## Required actions
**1)** Render this sentence from the picture-book review in German: "The child struggles with the idea as it refuses to leave them alone."
**2)** Resume the picture-book review from the point where it stops.

## Document extract
What do you do with an Idea?

Title: What do you do with an idea                                        

 

Author: Kobi Yamada

 

Illustrator: Mae Besom

 

Publisher: Compendium Inc. (2014)

 

Pages: 36

 

Tags: Self-Acceptance. K-4. Multicultural. Ideas. Picture-book. Ian Simmons

 

Genre: Fiction

 

What do you do with an Idea is about a young child who learns to embrace the idiosyncrasies of their idea, and therefore themselves. The child struggles with the idea as it refuses to leave them alone. The child then learns how to accept their idea in spite of other’s views and the child’s own reservations about their idea. Upon complete acceptance of the idea the child’s world changes with the utmost beauty. The child goes through phases of their relationship with their idea:

  1. Indignation— Initially the child disregards their own idea
  2. Fear— Upon realizing the idea hasn’t gone away the child tries to cover it up, worrying what others might think of the idea
  3. Curiosity— The child begins to like the idea and lets it follow them and begins to a pay attention to the idea
  4. Acceptance— The child fully allows the idea to follow them around and literally and metaphorically plays with the idea
  5. Rejection— Upon seeing others reaction to their idea the child briefly abandons the idea
  6. Reacceptance— The child realizes their idea is special and continues to play with it and “feed” it and make it grow
  7. Attention-giving and Fruition— The child gives a generous amount of attention to the idea and the idea grows to illuminate all things

Firstly, the child of the story is of Asian descent, but the child is also androgynous and is never identified with gendered pronouns.  So, this book could be good not only in representing Asian-American or Asian students, but also in both binary and non-binary gender identities. A majority of the book is drawn in a pencil-sketch style with vibrant water colors initially isolated to “the idea” (represented as a golden egg with bird-like legs and a crown). Moreover there is always a lot of natural growth, or life itself, surrounding the idea. When the child first “meets”their idea on the first page, the two stand atop a world that is imaginative, yet colorless except for the idea itself and a small patch of grass it stands on. These ideas in conjunction with each other emphasize and represent the life that ideas bring to the world we perceive. As the child walks away in their initial rejection of their idea, the child walks into empty space, but drags a piece of the world their idea creates along with themselves indicating that idea is not just something outside oneself, but part of oneself; and again emphasizing the point that the idea holds the “life” of the world.

Dataset items:
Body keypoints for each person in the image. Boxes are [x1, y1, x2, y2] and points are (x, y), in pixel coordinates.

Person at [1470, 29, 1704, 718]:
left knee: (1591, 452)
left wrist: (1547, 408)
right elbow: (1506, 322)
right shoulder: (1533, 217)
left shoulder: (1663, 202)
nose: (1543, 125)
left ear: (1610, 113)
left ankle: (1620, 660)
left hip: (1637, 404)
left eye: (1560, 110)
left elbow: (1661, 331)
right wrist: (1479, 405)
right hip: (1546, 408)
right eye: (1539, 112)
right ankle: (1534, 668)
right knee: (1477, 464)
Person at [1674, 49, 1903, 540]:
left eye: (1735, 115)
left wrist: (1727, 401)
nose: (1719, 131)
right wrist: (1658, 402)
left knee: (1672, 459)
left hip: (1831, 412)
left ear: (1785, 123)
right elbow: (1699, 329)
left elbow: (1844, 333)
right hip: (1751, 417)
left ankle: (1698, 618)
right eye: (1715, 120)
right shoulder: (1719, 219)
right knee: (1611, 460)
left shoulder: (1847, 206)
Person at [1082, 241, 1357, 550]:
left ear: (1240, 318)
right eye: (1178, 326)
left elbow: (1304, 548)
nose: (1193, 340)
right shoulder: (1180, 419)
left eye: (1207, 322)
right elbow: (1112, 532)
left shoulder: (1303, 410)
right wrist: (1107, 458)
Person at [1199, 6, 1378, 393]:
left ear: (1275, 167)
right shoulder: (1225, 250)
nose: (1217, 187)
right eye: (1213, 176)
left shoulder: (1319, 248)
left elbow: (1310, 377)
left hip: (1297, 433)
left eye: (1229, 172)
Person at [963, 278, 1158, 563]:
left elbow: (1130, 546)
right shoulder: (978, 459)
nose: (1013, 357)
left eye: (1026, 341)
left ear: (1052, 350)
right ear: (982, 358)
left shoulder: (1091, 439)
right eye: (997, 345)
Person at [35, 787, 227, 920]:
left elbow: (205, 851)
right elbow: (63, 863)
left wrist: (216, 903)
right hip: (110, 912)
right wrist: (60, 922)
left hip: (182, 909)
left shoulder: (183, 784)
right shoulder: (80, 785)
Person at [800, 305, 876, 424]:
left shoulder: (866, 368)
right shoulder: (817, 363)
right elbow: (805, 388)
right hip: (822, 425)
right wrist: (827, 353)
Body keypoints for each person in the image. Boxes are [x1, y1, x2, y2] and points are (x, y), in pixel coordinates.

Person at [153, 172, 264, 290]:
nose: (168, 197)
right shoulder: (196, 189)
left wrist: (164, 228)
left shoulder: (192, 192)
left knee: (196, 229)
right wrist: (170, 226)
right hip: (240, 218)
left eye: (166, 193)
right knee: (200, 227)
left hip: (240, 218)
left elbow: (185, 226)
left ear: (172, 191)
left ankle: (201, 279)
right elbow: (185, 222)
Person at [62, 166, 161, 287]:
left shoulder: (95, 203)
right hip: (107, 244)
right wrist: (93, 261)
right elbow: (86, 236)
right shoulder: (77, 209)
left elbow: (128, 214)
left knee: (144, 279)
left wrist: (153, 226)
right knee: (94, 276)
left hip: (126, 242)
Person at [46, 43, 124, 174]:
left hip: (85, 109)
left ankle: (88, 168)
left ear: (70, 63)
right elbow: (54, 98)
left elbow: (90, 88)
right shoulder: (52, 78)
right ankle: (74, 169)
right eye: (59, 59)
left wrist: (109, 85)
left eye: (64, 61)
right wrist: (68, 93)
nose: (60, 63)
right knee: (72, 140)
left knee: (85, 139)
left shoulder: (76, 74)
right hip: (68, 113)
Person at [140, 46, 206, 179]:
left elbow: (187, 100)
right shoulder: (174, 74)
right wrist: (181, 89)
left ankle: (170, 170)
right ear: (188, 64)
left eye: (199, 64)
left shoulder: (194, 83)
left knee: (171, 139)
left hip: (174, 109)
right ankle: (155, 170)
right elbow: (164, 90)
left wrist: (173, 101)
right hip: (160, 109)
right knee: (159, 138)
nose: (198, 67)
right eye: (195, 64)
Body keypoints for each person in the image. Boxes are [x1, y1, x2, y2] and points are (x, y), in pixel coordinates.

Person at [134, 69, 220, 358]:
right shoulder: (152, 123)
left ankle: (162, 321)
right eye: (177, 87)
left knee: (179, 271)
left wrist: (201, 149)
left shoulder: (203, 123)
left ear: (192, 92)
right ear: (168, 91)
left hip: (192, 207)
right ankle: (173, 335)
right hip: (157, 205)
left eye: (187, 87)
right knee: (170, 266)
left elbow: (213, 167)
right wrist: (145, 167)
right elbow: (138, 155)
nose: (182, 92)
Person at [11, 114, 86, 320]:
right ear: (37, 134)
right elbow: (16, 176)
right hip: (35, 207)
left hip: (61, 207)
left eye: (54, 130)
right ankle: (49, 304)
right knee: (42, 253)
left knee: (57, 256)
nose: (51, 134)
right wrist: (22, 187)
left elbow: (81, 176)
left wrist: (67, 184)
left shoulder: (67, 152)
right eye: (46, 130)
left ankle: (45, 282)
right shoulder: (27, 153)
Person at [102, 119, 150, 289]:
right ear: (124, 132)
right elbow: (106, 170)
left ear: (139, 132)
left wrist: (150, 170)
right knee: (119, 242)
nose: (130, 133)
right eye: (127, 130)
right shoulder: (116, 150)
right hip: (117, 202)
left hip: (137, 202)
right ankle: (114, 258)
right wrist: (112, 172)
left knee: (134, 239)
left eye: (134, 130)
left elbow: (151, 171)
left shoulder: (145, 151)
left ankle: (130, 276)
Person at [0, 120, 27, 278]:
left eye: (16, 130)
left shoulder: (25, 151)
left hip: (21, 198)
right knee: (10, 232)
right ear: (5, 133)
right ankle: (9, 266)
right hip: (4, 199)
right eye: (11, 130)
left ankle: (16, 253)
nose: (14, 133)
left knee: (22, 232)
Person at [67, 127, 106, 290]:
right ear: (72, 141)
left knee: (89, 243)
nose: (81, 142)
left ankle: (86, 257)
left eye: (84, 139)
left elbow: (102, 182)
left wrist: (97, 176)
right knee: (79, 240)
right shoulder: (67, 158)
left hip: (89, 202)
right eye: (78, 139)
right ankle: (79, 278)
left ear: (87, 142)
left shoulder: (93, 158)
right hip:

## Answer set
**1)** Das Kind ringt mit der Idee, da sie es nicht in Ruhe lässt.

**2)**
All the pages of the book are “unframed” and lacking boarders to give a sense of the boundlessness of the universe. To that end, white space is used not just as a symbol for lack of vibrancy and life, but as a place where all the imagination of the idea can grow into. Moreover, when the child rejects the idea in response to others, the idea looks smaller than it did on the page before and the page becomes emptier perhaps showing in a palatable way that rejection of one’s own ideas not only kills what the idea might become, but kills the world around us too.  The rejection is short lived, however, as immediately following that page, the child continues to accept the idea and the idea becomes larger still. From the beginning of the story to the end the idea grows larger and larger as the child learns to cope with the existence of the idea to show development and growth of not only the idea itself, but the world around which the child cares for their idea and the child themselves, as the idea is a part of the child. As the child accepts their idea, and their idea continues to grow, the pages become filled with more life and more imaginative situations until “one day” when the idea hatches and the world of the child becomes full-colored.

The author uses the phrase “became a part of everything” to which the image adds the concept that our ideas shape the world around us. This is the primary ideology of the book, that in spite of our reservations and other’s judgments about our ideas, they influence how we see the world, and to have a healthy relationship with your own intellect and your own thoughts makes the world a colorful, bright, limitless, fun and happy place to live.